The group upped the outlook for its net interest margin – a key measure of profitability for retail banks – in a welcome boost after seeing margins squeezed by rock bottom interest rates.
It posted a 0.7 per cent rise in mortgage lending to £58.7 billion for the three months to June 30, helped by the homebuyer rush to beat the end of full stamp duty relief.
Personal lending grew 2.5 per cent to £5.2bn, driven by credit card usage as consumer spending rose amid easing coronavirus restrictions.
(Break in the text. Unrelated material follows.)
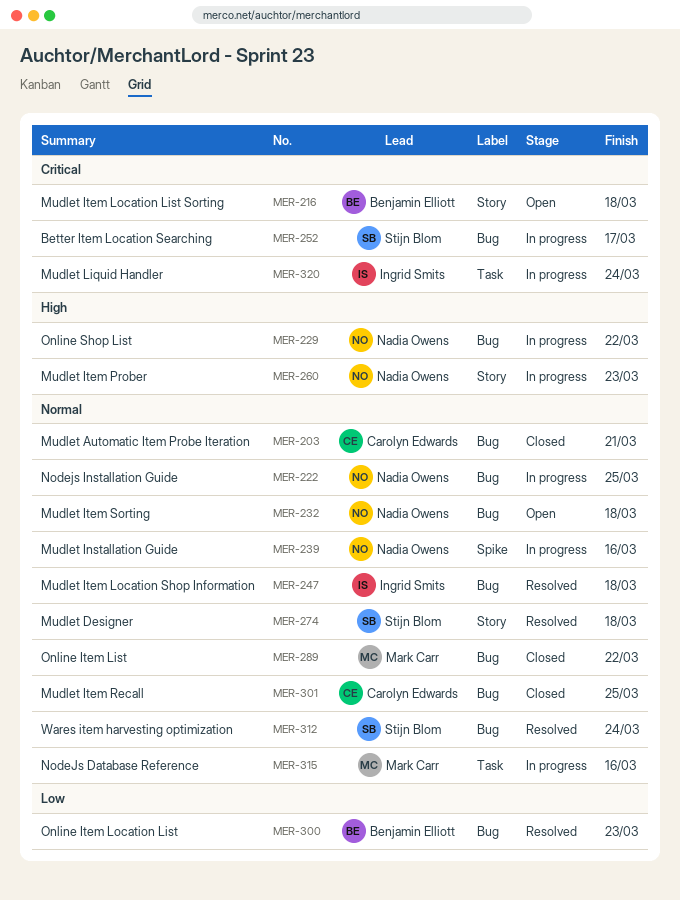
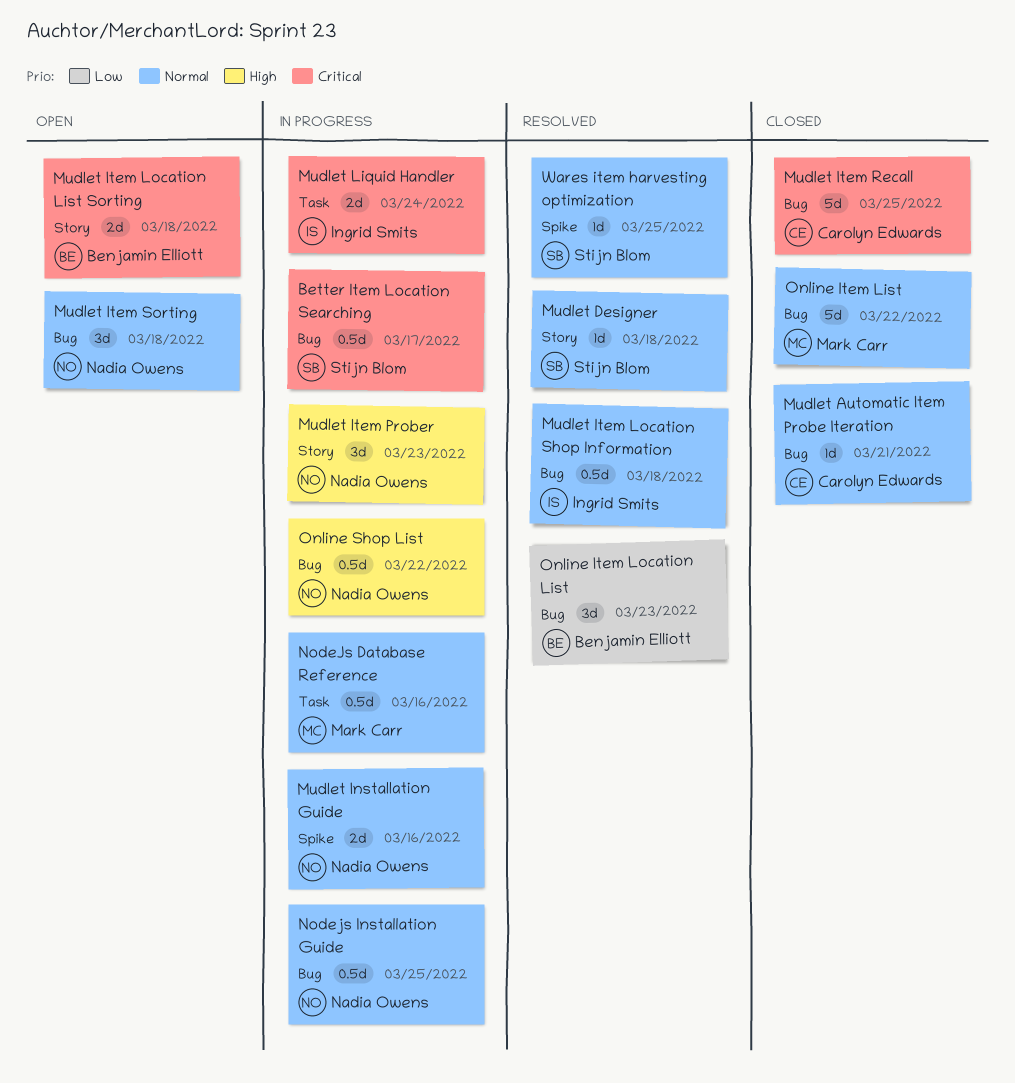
Mudlet Item Recall, priority: Normal -> Critical
Wares item harvesting optimization, label: Bug -> Spike
Wares item harvesting optimization, due: Mar 24 -> Mar 25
This helped offset a 2.4 per cent drop in business lending as the government’s Covid-19 support schemes began to wind down.
It said government-backed lending balances fell 3.2 per cent to £1.4bn as some borrowers started to repay, with many of these emergency loans now becoming due.
The firm said: “The UK economic outlook improved further in the third quarter. While risks remain from the increase in Covid case numbers driven by the new variants and the impact of the removal of government support schemes later in the year, the strengthening backdrop gives scope for greater optimism about the pace of the recovery.”
John Moore, senior investment manager at Brewin Dolphin, noted: “In the main, Virgin Money’s results are a continuation of the trends that have shaped them over the last few quarters – cost reduction, innovation helping net interest margins, and an improving macro-economic outlook.
“The bank is reasonably well capitalised and continuing to turn round its fortunes, with the share price recovering from falls before Covid-19 began to affect markets last year.”